Understanding RTO & RPO….

Disaster recovery is one of the most critical aspects to look into when you are designing a system. It becomes even more prominent while architecting a cloud solution. Two key concepts that must be taken into consideration are Recovery Time Objective(RTO) and Recovery Point Objective(RPO). Let’s understand these in this post.

 

RTO means how much down time your business can tolerate. RPO means how much data loss or business loss your business can tolerate. Let’s say that your RTO and RPO are set to 24 hours. So by that means, if a disaster happens, you have agreed to tolerate it for 24 hours. Or in other words, your business can tolerate it for 24 hours. So, now the disaster has happened. Let’s say you recovered from it in 8 hours. It means that you are well under your RTO because it was 24 hours. And now, this is not an issue because you originally did agree that you are okay with24 hours of downtime. But now if your recovery time was 72 hours or 48 hours, that’s not acceptable because this is way over what you, as a business can tolerate.

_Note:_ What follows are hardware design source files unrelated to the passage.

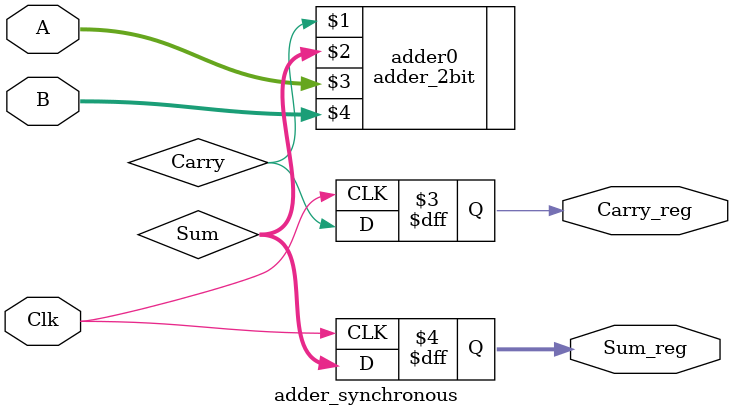
<source format=v>

`timescale 1ns/ 1ps //the delay unit is 1ns
`default_nettype none

/*here we will create the very first synchronous adder*/

module adder_synchronous(Carry_reg, Sum_reg, Clk, A, B);

/*output ports are regs*/

output reg Carry_reg;
output reg [1:0] Sum_reg;

/*inputs are still wires*/

input wire Clk;
input wire [1:0] A,B;

/*here are our intermediate nets*/

reg[1:0] A_reg, B_reg; //we will use these two-bit registers


wire Carry; //this needs to connect to registers described below 

wire [1:0] Sum;

/*here we instantiate our 2bit adder*/

/*this behavioural block describes 2 bit registers*/

adder_2bit adder0(Carry,Sum,A,B);

always@(posedge Clk) //this triggers on the positive edge of the clock

begin

A_reg<=A;//nonblocking assignments are used because we want the two statements to happen concurrently 

B_reg<=B;

end

/*here is described the registers for the result*/
always@(posedge Clk)
begin

Carry_reg<=Carry; //this is to basically drive the registers
Sum_reg<=Sum;

end

endmodule//yeet!
</source>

So now, let’s come to RPO. RPO is how much data loss your business can tolerate. Since RPO is the data loss or the transaction loss, it will have an even more severe impact. Usually, data loss is not really acceptable, thus an organization will definitely have a backup (read Disaster recovery) and restore plan already in place. So let’s assume that you take backup every day at 10PM to 2AM which is a 4 hour window. Now the disaster happens at 2AM. So now, you have lost 4 hours of the last generated data because that’s your backup window was. Now, since you have RPO as 24 hours, you are still going to survive and be okay,as you have lost 4 hours of the transactional data which is under your RPO. Now, assume that you are a mission critical application , like a bank or a shopping portal and your RPO was just 1 hour, loss of 4 hours’ worth of transactional data now is not acceptable, simply because you have lost more than what your business can comprehend with.

Why these two concepts are important? Well, when you are designing a cloud solution, you do need to pay attention to these concepts and the times accepted by your org. And based on that you need to decide how you can take the leverage of features like different Regions & AD’s and Fault Domains. This will also include to decide whether you want to use a single instance database or a RAC database or do you want to make your application run in one Fault Domain or more. But it’s important to keep RTO and RPO in mind while architecting a cloud solution.

Hope this helped.

Aman….